NVIDIA Announces CUDA Toolkit 3.2

NVIDIA announced the availability of the CUDA Toolkit 3.2 production release, which provides significant performance increases, new math libraries and advanced cluster management features for developers creating next-generation GPU-accelerated applications.

The CUDA Toolkit includes all the tools, libraries and documentation developers need to build CUDA C/C++ applications, and is the foundation for many other GPU computing language solutions. New features and significant performance enhancements in version 3.2 include:

  • Up to 300-percent performance improvement in CUDA BLAS (CUBLAS) library routines, delivering eight times faster performance than the latest Intel MKL (Math Kernel Library).
  • CUDA FFT (CUFFT) library optimizations delivering 2 - 20 times faster performance than the latest MKL.
  • New CURAND library for random number generation at 10-20 times faster than the latest MKL.
  • New CUSPARSE library of sparse matrix routines that delivers 6-30 times faster performance than the latest MKL.
  • A host of additional improvements to GPU debugging and performance analysis tools.

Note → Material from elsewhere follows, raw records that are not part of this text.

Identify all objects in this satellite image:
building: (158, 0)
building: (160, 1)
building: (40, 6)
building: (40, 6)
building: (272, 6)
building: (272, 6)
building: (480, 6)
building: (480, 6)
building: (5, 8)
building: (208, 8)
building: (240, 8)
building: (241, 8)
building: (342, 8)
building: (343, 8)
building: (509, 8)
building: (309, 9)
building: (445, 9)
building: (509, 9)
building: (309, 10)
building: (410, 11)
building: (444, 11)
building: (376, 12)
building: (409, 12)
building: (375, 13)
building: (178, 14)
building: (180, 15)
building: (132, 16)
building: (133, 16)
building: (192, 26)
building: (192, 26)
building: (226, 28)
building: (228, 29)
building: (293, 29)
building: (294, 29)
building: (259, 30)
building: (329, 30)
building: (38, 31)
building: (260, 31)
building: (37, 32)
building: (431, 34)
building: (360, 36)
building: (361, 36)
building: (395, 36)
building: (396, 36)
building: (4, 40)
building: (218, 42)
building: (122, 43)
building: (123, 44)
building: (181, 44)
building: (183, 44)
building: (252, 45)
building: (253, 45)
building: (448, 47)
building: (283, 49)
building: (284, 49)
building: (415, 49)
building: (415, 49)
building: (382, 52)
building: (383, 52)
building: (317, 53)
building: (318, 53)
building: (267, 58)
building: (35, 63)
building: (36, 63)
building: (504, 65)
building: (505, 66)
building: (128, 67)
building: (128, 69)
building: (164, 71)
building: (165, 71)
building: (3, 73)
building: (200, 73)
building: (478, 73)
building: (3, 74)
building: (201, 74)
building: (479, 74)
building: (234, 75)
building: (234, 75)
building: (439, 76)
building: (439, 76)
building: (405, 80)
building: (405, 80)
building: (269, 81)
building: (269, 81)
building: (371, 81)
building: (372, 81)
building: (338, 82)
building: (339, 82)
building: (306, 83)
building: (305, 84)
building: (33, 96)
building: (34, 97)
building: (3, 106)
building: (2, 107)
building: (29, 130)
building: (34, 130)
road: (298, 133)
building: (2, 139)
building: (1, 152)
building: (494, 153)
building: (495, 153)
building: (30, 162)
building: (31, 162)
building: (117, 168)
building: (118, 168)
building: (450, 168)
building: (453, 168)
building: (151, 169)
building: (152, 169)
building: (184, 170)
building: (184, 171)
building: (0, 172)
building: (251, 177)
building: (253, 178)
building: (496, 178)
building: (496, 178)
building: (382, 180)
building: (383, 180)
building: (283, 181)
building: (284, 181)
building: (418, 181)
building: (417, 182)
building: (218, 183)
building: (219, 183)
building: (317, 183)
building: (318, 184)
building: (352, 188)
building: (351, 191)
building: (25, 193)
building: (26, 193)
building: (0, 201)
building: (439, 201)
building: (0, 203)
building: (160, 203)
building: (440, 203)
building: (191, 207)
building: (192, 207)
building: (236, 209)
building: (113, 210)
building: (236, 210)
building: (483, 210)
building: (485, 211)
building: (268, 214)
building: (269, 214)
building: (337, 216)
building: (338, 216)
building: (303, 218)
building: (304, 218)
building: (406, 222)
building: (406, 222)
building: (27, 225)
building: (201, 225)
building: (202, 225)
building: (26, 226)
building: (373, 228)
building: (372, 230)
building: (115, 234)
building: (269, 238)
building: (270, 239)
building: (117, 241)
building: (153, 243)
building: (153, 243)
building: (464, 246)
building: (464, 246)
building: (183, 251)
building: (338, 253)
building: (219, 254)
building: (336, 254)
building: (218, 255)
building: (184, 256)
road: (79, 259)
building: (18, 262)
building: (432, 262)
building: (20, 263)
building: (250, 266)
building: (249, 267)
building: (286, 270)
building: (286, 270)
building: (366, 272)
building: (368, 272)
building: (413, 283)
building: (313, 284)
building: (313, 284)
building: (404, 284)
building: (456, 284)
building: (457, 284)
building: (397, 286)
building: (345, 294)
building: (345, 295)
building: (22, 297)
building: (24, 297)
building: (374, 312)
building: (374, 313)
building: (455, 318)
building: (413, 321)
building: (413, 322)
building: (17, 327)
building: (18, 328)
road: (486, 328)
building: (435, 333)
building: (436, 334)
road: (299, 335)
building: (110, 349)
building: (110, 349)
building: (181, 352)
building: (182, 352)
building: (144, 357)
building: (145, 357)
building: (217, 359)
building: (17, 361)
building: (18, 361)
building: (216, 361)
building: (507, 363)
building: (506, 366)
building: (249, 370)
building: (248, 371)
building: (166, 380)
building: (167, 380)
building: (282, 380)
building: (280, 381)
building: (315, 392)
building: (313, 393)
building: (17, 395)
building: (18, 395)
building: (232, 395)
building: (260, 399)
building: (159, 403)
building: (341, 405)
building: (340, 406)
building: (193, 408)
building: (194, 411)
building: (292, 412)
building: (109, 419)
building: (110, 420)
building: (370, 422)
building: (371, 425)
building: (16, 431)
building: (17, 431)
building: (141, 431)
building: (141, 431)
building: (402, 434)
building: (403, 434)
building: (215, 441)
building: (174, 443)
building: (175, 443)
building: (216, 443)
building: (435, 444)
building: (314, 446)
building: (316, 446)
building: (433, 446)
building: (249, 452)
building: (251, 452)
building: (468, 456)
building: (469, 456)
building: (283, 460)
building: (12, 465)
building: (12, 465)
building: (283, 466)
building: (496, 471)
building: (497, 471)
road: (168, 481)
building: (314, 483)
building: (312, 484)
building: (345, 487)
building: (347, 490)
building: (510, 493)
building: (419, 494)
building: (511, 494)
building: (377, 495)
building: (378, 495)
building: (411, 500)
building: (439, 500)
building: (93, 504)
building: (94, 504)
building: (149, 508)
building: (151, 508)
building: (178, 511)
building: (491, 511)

In addition, the new CUDA Toolkit 3.2 release includes H.264 encode/decode, new Tesla Compute Cluster (TCC) integration, cluster management features, and support for the new 6GB NVIDIA Tesla and Quadro GPU products.

NVIDIA is hosting a webinar on Tuesday, Nov. 23 at 10:00 a.m. PT to review the new performance enhancements and capabilities of the new CUDA Toolkit.